Work order
Go through the records and copy each line where the string "lines" occurs.

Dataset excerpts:
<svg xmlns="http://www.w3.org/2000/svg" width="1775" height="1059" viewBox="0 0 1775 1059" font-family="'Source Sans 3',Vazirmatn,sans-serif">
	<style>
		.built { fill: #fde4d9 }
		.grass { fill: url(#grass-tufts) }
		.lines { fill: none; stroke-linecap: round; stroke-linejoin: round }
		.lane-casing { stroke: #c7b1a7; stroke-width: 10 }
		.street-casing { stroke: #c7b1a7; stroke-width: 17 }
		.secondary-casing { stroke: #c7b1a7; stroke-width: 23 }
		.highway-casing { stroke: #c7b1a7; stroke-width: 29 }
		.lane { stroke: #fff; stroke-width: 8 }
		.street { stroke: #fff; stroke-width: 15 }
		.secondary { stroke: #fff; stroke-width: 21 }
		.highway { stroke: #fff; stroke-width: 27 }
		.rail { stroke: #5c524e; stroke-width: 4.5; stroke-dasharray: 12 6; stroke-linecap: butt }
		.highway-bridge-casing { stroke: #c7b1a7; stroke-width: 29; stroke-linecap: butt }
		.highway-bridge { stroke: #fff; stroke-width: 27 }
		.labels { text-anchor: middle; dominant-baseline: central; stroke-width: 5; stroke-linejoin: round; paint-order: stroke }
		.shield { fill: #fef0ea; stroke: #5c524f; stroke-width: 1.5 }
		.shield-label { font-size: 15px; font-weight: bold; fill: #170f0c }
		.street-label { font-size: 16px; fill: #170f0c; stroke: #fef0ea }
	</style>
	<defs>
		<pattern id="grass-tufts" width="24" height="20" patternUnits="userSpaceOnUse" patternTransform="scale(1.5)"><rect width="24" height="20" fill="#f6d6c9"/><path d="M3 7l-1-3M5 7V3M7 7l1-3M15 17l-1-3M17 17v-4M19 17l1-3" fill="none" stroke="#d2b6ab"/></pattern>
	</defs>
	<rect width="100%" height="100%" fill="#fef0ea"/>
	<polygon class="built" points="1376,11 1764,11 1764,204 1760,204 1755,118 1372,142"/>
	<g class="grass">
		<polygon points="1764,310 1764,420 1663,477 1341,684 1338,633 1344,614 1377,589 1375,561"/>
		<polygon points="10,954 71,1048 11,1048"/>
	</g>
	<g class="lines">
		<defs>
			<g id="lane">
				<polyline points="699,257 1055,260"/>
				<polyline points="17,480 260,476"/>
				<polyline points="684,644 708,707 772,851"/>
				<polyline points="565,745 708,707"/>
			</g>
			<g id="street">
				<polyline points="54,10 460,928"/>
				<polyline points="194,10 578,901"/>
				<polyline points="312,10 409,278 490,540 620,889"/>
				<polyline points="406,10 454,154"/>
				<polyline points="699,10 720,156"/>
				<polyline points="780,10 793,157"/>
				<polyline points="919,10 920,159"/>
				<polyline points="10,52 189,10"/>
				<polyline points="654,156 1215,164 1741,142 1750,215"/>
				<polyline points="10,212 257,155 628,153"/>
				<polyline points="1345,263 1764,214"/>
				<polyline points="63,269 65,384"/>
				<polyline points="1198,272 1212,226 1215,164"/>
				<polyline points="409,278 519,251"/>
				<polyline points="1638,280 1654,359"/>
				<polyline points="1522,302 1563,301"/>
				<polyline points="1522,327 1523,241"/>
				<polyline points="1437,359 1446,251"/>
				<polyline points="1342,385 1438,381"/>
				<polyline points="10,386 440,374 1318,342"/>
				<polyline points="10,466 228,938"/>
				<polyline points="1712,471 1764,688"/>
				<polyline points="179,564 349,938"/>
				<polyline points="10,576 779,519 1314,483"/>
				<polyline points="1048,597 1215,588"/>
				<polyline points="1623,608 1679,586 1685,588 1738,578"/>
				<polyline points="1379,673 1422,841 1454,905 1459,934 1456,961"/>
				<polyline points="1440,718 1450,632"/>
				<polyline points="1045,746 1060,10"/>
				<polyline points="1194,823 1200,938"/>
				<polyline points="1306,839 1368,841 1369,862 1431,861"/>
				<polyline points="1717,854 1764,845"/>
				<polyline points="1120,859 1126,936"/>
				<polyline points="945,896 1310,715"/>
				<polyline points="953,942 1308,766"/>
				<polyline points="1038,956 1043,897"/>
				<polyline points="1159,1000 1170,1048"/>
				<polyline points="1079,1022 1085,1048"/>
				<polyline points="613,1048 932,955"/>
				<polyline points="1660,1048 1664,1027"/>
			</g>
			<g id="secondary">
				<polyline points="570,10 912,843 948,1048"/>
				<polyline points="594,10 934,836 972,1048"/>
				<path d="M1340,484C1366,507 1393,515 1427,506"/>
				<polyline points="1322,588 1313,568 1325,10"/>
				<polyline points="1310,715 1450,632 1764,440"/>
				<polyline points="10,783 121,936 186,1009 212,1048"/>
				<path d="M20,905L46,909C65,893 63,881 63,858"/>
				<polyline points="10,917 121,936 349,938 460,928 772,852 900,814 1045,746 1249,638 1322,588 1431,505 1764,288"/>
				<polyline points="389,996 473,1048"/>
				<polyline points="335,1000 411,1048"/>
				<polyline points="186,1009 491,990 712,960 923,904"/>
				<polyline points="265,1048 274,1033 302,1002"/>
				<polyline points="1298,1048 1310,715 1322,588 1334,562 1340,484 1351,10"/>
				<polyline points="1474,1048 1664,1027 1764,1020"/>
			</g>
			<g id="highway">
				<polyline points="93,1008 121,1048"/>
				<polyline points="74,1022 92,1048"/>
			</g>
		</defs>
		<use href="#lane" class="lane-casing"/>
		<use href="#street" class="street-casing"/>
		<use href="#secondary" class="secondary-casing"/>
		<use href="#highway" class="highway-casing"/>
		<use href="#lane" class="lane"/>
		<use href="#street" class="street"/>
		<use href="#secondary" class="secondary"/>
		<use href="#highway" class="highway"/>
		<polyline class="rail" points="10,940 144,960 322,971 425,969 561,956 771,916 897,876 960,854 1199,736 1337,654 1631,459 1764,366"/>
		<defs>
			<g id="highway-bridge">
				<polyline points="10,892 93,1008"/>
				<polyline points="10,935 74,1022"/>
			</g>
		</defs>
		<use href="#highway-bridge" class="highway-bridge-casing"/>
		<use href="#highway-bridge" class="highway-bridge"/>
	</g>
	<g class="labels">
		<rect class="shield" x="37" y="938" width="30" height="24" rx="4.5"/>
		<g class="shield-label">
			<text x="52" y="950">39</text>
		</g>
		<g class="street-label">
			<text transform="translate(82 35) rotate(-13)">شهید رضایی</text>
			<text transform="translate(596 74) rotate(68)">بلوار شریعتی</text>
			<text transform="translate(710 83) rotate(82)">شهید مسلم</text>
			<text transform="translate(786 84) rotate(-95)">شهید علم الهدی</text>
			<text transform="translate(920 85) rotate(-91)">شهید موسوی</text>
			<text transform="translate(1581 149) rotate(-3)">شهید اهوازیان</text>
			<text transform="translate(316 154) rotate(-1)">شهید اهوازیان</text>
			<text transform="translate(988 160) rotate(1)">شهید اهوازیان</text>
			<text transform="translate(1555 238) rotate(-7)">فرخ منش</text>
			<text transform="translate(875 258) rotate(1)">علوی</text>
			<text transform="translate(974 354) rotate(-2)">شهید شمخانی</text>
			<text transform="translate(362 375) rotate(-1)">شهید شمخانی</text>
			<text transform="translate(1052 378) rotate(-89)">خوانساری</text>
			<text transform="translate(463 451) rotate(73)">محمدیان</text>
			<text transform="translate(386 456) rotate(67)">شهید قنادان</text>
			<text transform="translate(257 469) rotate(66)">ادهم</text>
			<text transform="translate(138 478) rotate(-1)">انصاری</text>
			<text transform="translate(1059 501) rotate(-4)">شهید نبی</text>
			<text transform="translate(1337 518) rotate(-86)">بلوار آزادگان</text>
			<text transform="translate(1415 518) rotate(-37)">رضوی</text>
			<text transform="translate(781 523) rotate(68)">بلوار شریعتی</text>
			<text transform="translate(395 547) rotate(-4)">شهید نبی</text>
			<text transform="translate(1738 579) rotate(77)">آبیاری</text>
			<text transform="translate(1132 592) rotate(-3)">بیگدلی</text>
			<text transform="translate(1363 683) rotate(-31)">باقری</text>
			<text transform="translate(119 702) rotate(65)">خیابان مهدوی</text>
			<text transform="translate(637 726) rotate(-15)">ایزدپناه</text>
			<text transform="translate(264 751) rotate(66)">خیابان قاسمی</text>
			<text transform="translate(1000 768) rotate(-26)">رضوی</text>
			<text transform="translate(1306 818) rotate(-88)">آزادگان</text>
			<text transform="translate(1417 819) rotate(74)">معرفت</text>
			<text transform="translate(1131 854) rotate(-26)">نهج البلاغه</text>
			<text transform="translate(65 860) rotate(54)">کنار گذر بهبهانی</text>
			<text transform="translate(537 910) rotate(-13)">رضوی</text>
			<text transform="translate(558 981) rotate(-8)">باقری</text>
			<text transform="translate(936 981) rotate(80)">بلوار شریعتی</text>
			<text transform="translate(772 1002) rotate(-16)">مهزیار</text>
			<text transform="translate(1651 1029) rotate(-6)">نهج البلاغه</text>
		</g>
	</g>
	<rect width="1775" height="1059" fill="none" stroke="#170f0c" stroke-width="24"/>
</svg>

...

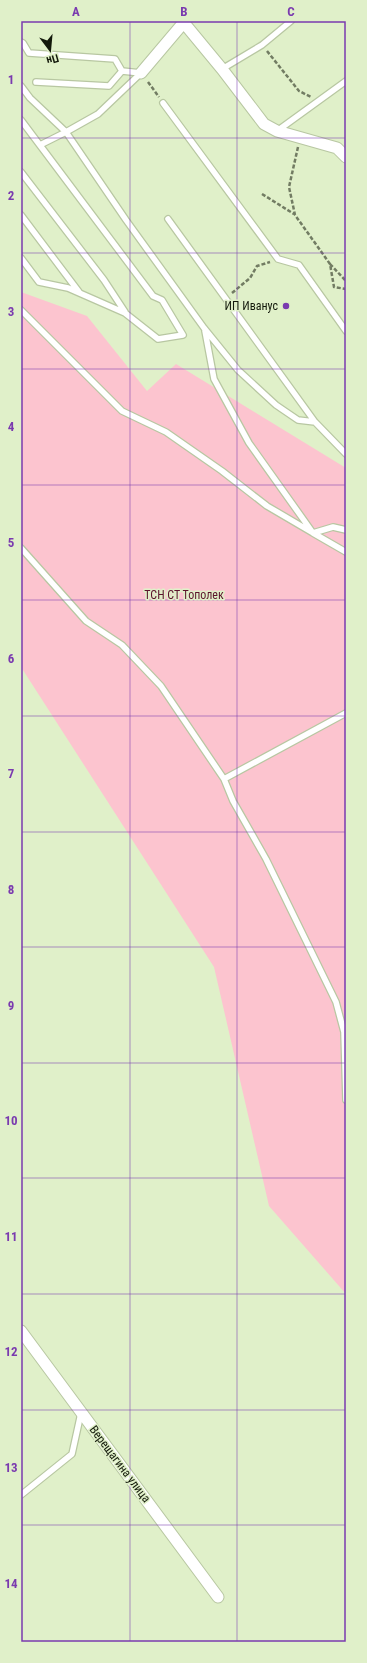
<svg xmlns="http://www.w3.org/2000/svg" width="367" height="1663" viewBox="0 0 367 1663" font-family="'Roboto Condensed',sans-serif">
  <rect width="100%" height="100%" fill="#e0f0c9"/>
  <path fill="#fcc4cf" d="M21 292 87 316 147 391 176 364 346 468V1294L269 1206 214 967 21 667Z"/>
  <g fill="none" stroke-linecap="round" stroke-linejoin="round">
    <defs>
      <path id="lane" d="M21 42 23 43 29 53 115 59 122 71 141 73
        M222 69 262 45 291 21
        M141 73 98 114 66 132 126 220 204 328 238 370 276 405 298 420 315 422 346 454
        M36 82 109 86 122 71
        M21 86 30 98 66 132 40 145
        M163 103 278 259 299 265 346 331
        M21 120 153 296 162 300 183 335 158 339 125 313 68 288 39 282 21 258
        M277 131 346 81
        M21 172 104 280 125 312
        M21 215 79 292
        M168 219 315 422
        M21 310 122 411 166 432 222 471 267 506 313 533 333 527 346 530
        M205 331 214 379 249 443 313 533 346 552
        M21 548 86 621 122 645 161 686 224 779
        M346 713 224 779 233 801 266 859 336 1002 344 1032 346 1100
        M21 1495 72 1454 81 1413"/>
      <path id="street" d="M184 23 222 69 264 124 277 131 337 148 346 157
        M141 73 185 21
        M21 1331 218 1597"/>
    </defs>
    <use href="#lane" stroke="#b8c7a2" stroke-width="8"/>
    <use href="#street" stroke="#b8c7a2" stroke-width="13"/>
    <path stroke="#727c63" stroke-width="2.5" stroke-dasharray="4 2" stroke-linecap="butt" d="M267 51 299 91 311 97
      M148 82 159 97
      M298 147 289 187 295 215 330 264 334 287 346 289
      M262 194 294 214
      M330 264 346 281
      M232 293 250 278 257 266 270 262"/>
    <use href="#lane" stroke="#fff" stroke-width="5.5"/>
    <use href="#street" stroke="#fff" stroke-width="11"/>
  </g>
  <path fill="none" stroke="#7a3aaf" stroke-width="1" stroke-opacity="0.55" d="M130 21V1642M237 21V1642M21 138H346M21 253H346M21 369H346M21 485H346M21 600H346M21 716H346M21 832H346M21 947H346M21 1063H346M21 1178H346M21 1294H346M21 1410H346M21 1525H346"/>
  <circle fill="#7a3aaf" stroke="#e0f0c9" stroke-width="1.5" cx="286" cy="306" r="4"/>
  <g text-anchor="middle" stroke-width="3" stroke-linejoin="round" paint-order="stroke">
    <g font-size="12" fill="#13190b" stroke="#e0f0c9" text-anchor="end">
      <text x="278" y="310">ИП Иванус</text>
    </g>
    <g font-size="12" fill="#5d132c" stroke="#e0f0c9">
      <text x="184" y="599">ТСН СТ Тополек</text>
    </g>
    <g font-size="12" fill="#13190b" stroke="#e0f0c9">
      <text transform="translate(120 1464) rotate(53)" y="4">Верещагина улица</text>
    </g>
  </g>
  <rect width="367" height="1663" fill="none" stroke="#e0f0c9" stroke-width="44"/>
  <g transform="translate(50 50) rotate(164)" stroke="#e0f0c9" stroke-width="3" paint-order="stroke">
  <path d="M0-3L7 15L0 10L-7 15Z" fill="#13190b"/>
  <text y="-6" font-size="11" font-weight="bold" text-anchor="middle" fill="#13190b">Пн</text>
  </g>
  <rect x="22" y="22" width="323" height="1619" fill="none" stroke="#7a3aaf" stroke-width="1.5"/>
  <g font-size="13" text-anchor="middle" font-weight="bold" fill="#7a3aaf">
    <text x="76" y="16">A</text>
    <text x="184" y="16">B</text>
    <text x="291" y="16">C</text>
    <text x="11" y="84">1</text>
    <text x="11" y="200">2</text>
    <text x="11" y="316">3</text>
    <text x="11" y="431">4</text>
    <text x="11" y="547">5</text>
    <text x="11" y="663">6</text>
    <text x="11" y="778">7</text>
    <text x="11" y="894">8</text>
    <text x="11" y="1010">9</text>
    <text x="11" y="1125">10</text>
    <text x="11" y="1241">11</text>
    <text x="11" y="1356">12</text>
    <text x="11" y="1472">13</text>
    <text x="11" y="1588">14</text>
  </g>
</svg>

Output for this exercise
		.lines { fill: none; stroke-linecap: round; stroke-linejoin: round }
	<g class="lines">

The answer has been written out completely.